Below is a listing to repeat exactly, with its pictures left out.

Stored data:
◆ ◆ ◆ ◆ ◆

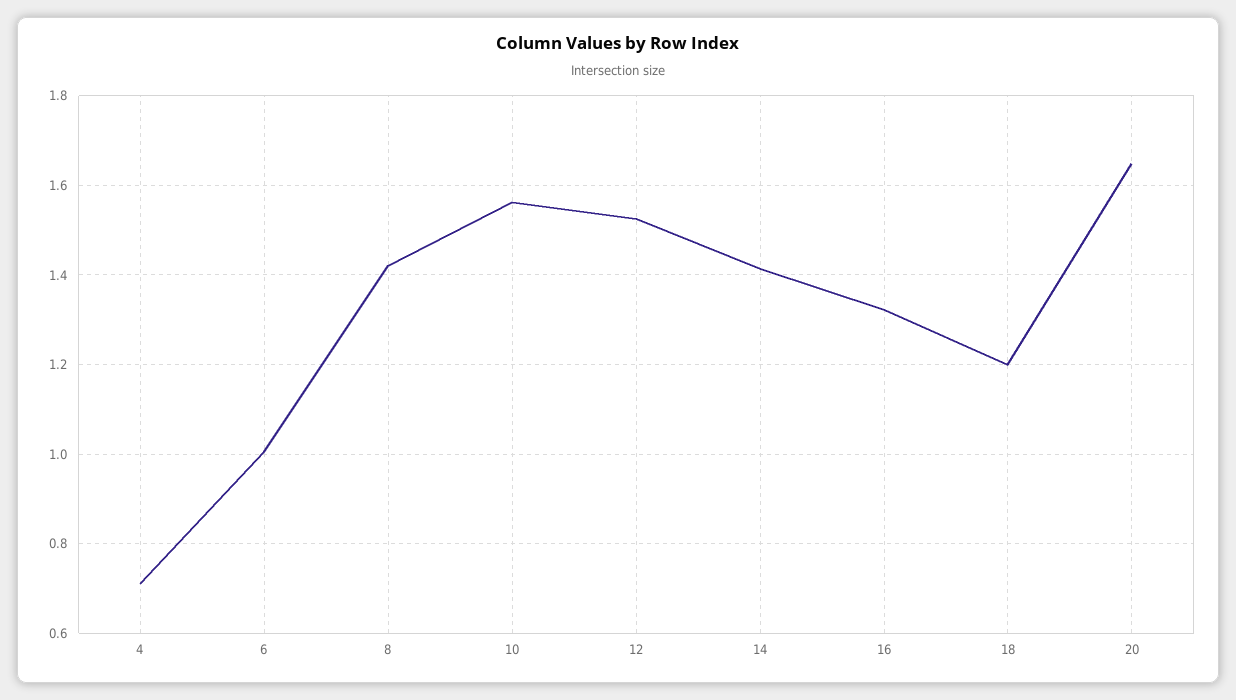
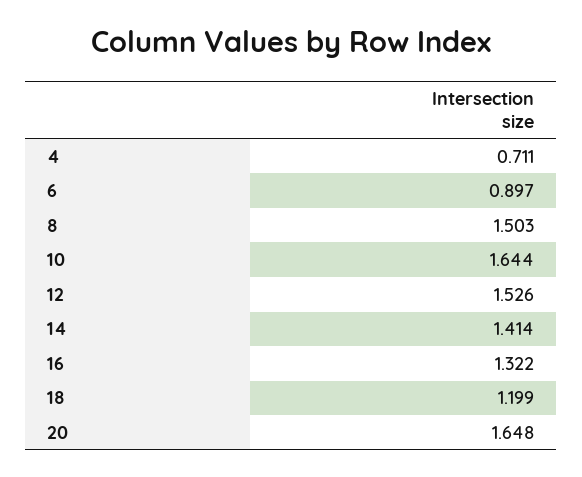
6: 1 -> 0.897
8: 1.42 -> 1.503
10: 1.56 -> 1.644

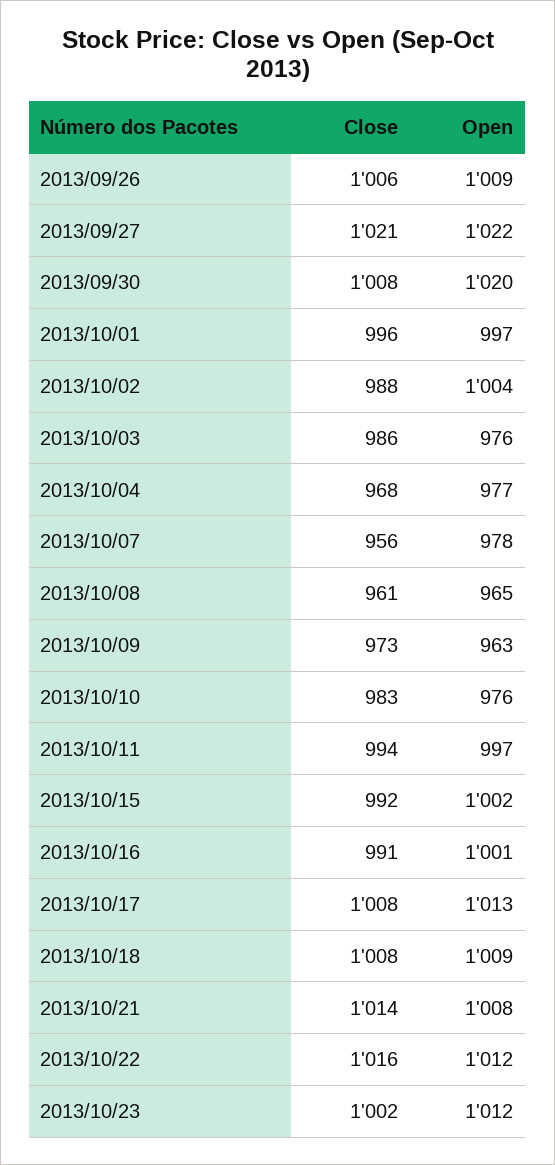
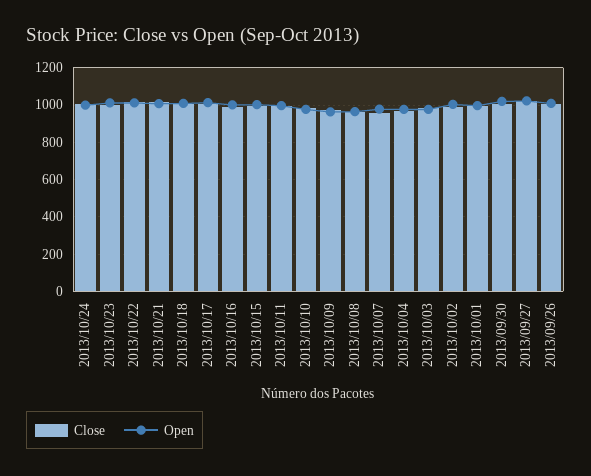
Close, 2013/10/24: none -> 1000
Open, 2013/10/24: none -> 1000

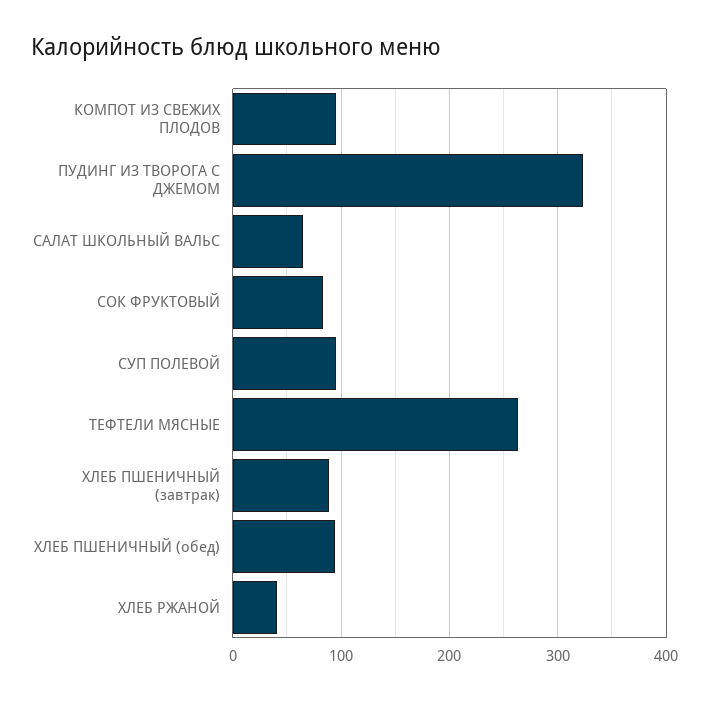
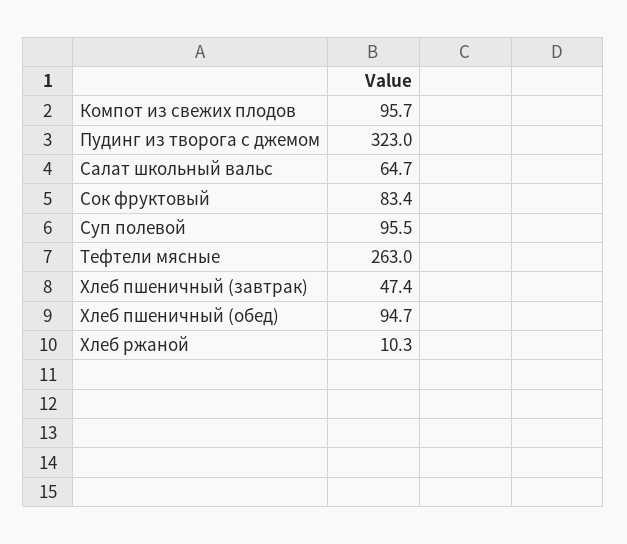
ХЛЕБ ПШЕНИЧНЫЙ (завтрак): 90 -> 47.4
ХЛЕБ РЖАНОЙ: 40 -> 10.3

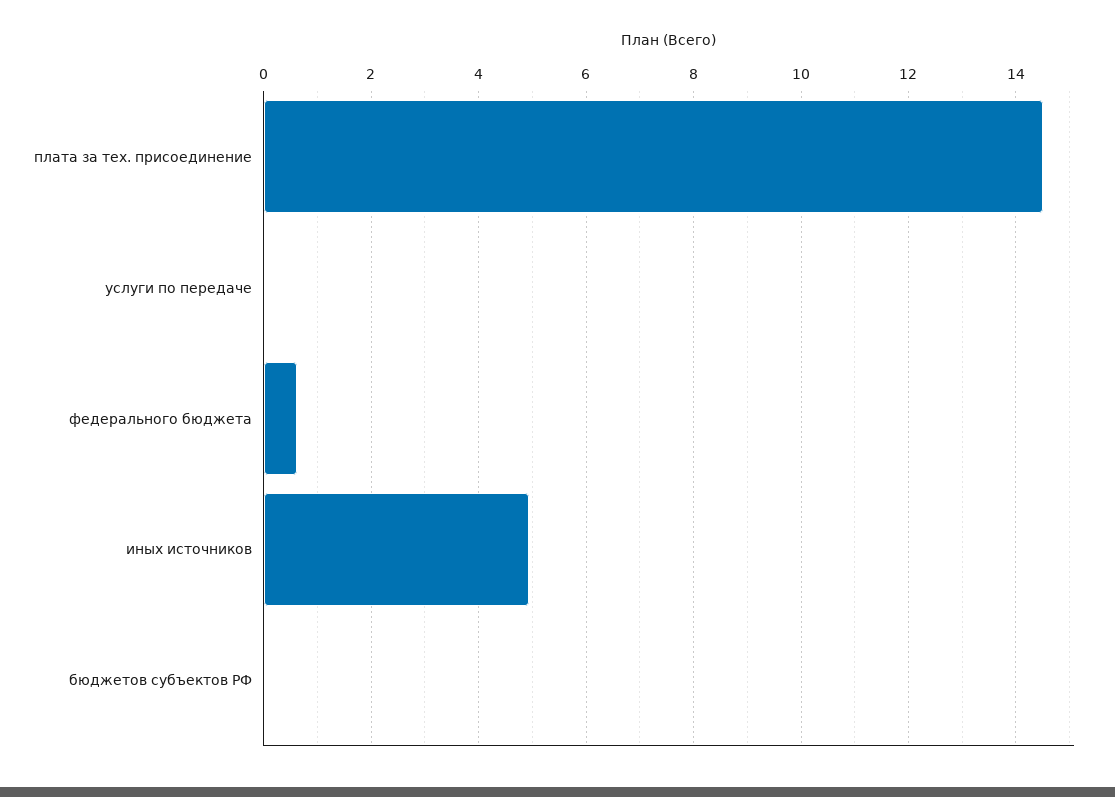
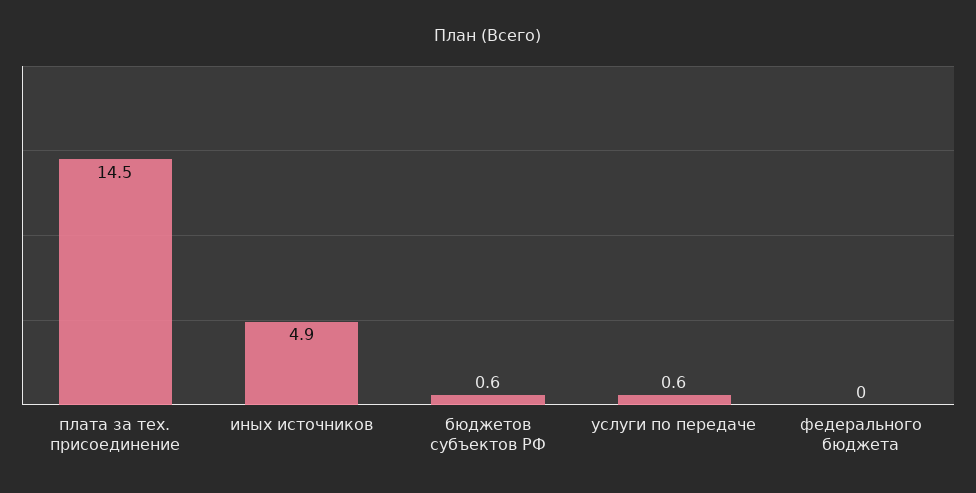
услуги по передаче: 0 -> 0.6
федерального бюджета: 0.6 -> 0
бюджетов субъектов РФ: 0 -> 0.6

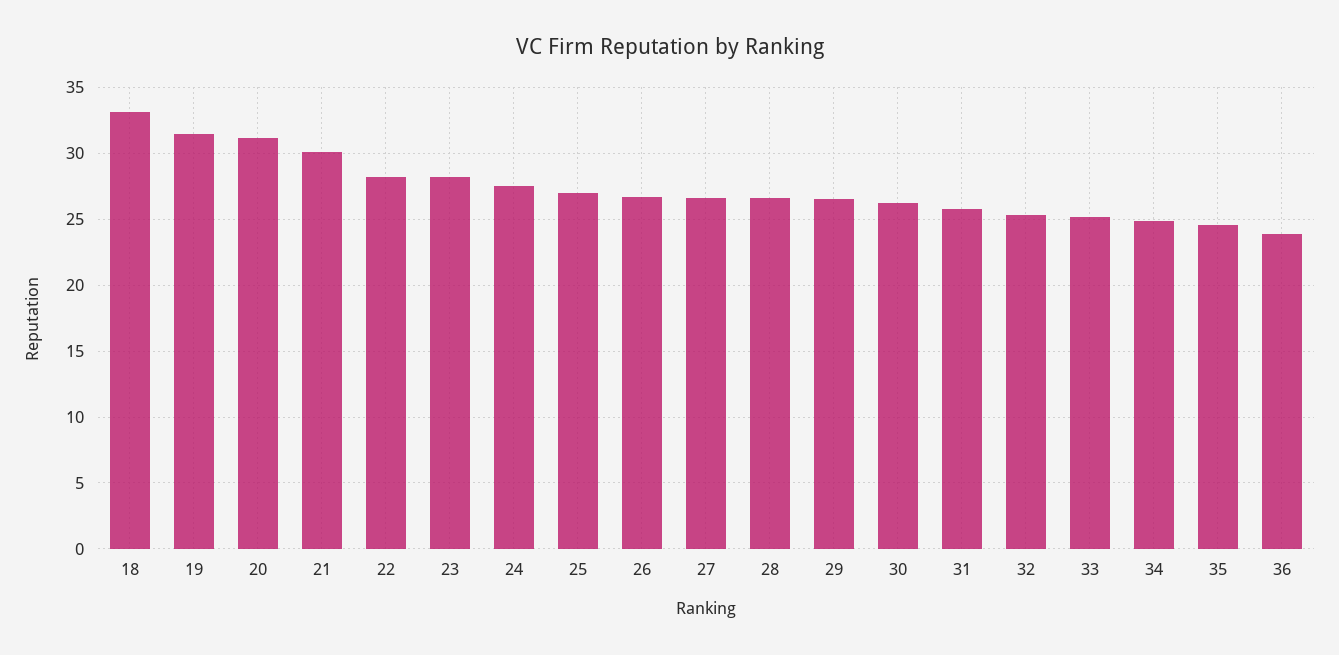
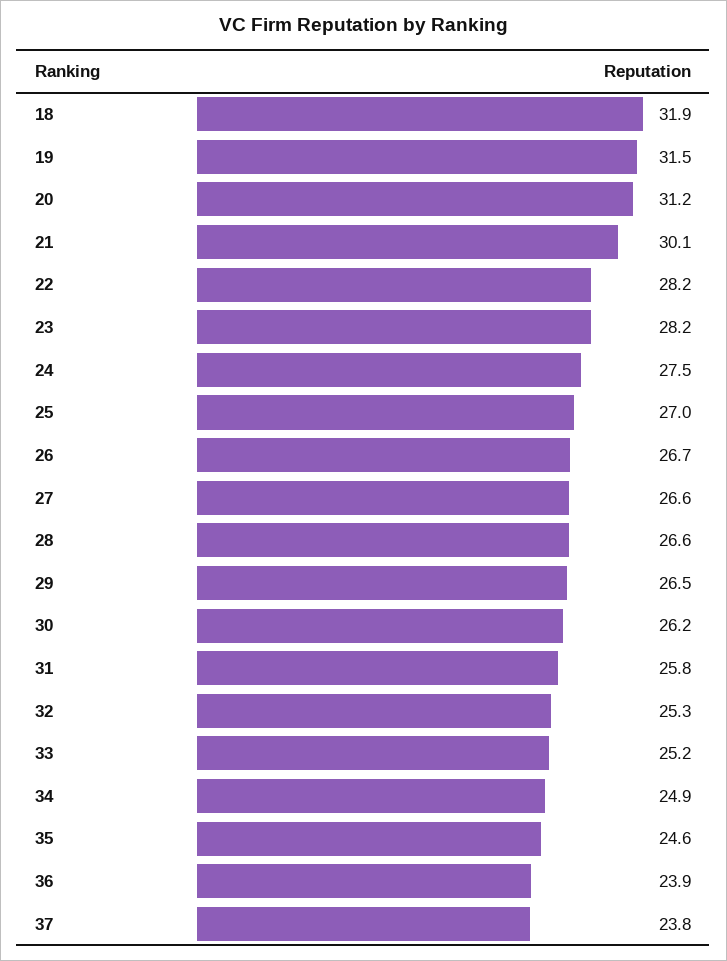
18: 33 -> 31.9
37: none -> 23.8

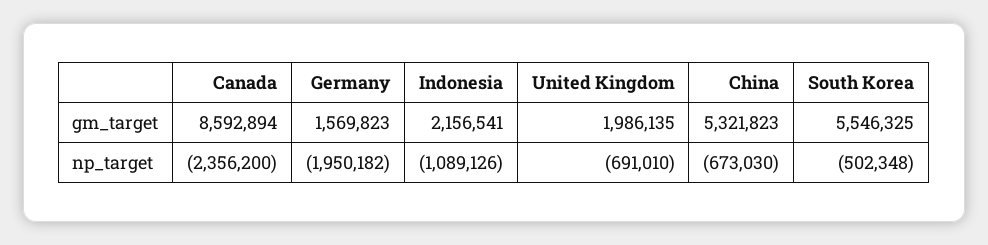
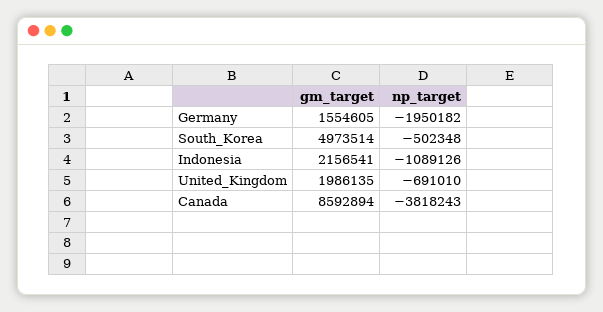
Germany, gm_target: 1569823 -> 1554605
China, gm_target: 5321823 -> none
South Korea, gm_target: 5546325 -> 4973514
Canada, np_target: -2356200 -> -3818243
China, np_target: -673030 -> none

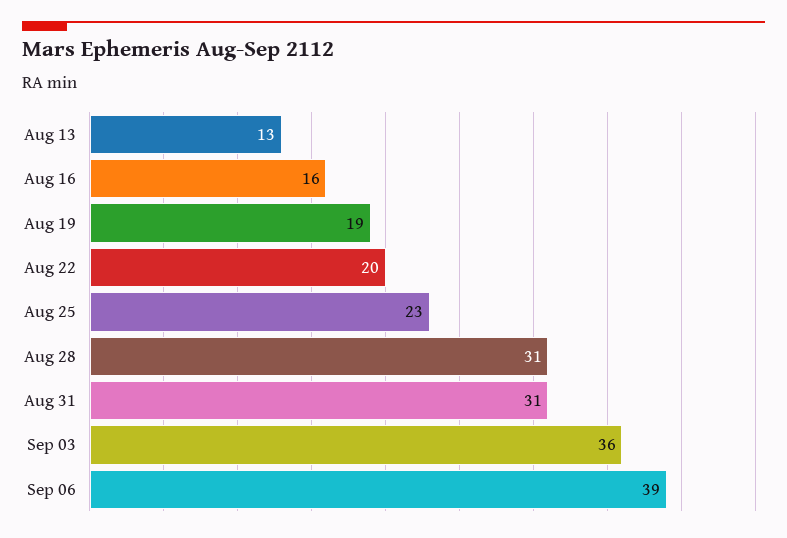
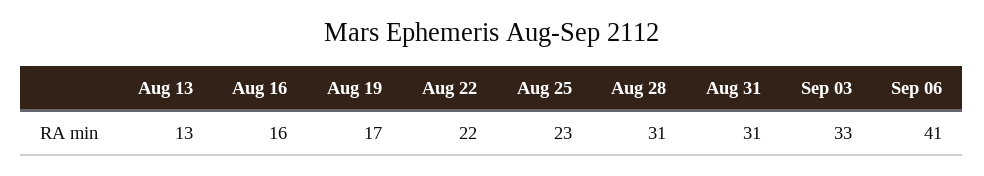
Aug 19: 19 -> 17
Aug 22: 20 -> 22
Sep 03: 36 -> 33
Sep 06: 39 -> 41

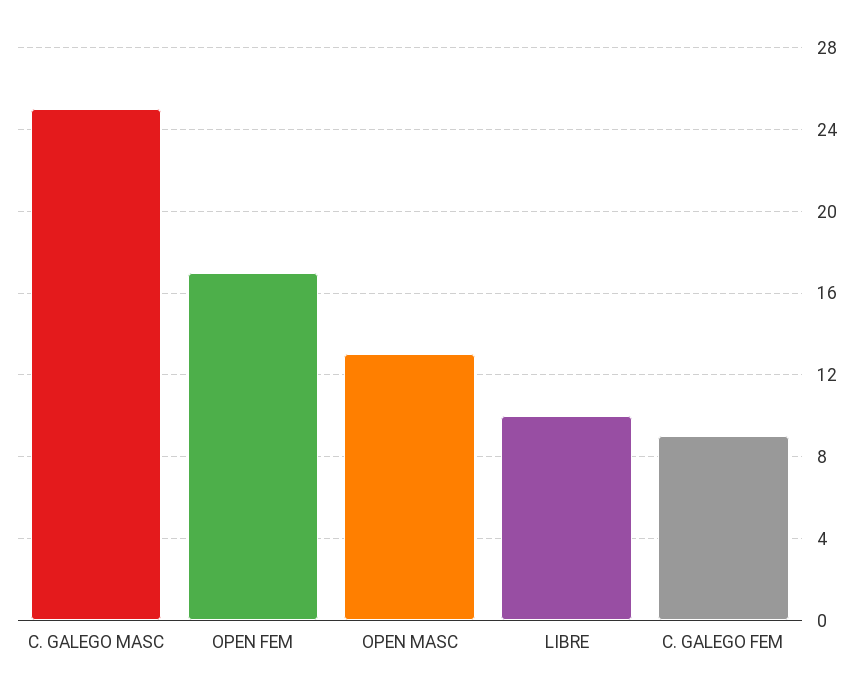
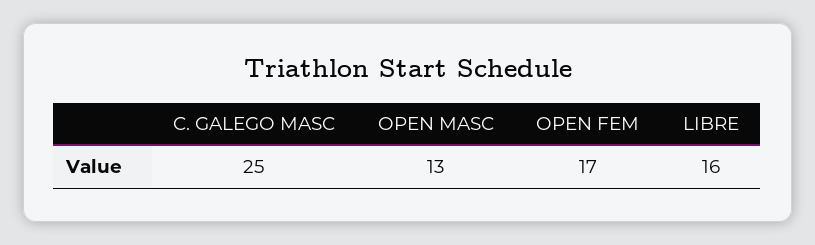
LIBRE: 10 -> 16
C. GALEGO FEM: 9 -> none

◆ ◆ ◆ ◆ ◆

Response below:
6: 1 -> 0.897
8: 1.42 -> 1.503
10: 1.56 -> 1.644

Close, 2013/10/24: none -> 1000
Open, 2013/10/24: none -> 1000

ХЛЕБ ПШЕНИЧНЫЙ (завтрак): 90 -> 47.4
ХЛЕБ РЖАНОЙ: 40 -> 10.3

услуги по передаче: 0 -> 0.6
федерального бюджета: 0.6 -> 0
бюджетов субъектов РФ: 0 -> 0.6

18: 33 -> 31.9
37: none -> 23.8

Germany, gm_target: 1569823 -> 1554605
China, gm_target: 5321823 -> none
South Korea, gm_target: 5546325 -> 4973514
Canada, np_target: -2356200 -> -3818243
China, np_target: -673030 -> none

Aug 19: 19 -> 17
Aug 22: 20 -> 22
Sep 03: 36 -> 33
Sep 06: 39 -> 41

LIBRE: 10 -> 16
C. GALEGO FEM: 9 -> none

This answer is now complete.